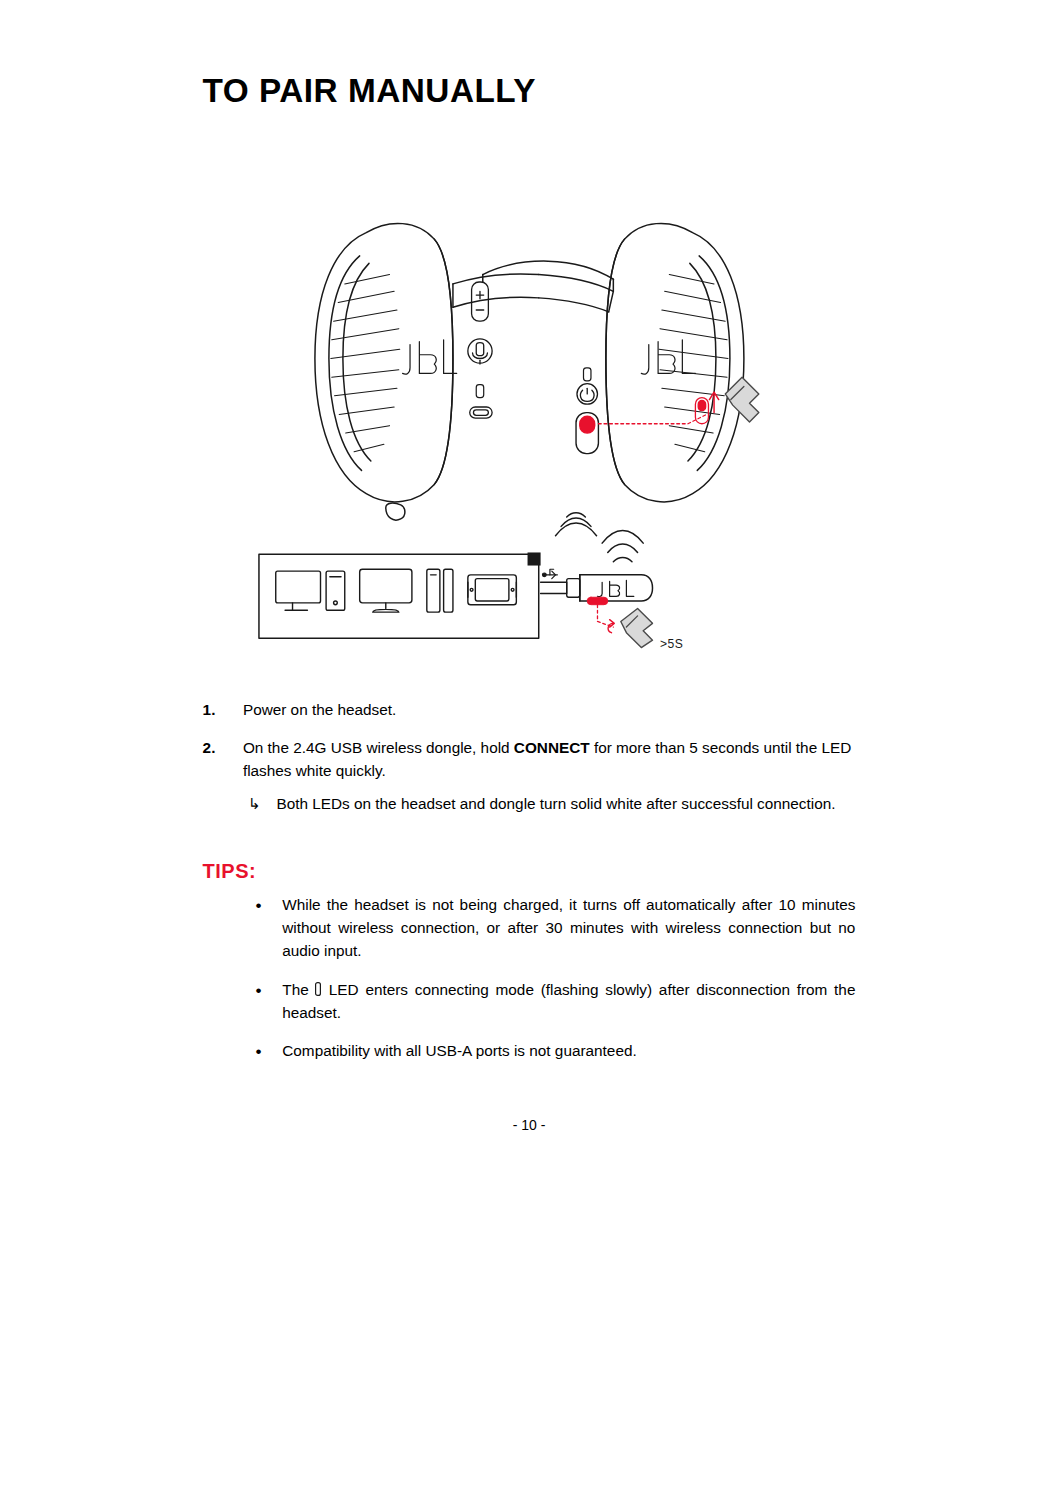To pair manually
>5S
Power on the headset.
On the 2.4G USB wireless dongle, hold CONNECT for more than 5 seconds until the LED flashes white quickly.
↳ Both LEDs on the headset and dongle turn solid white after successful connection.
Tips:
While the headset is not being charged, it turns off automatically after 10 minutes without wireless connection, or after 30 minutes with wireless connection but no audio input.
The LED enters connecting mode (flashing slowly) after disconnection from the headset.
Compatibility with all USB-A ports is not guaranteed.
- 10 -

What the task asks
Report all lines in the listing above that contain the word "headset".

Expected answer
Power on the headset.
↳ Both LEDs on the headset and dongle turn solid white after successful connection.
While the headset is not being charged, it turns off automatically after 10 minutes without wireless connection, or after 30 minutes with wireless connection but no audio input.
The LED enters connecting mode (flashing slowly) after disconnection from the headset.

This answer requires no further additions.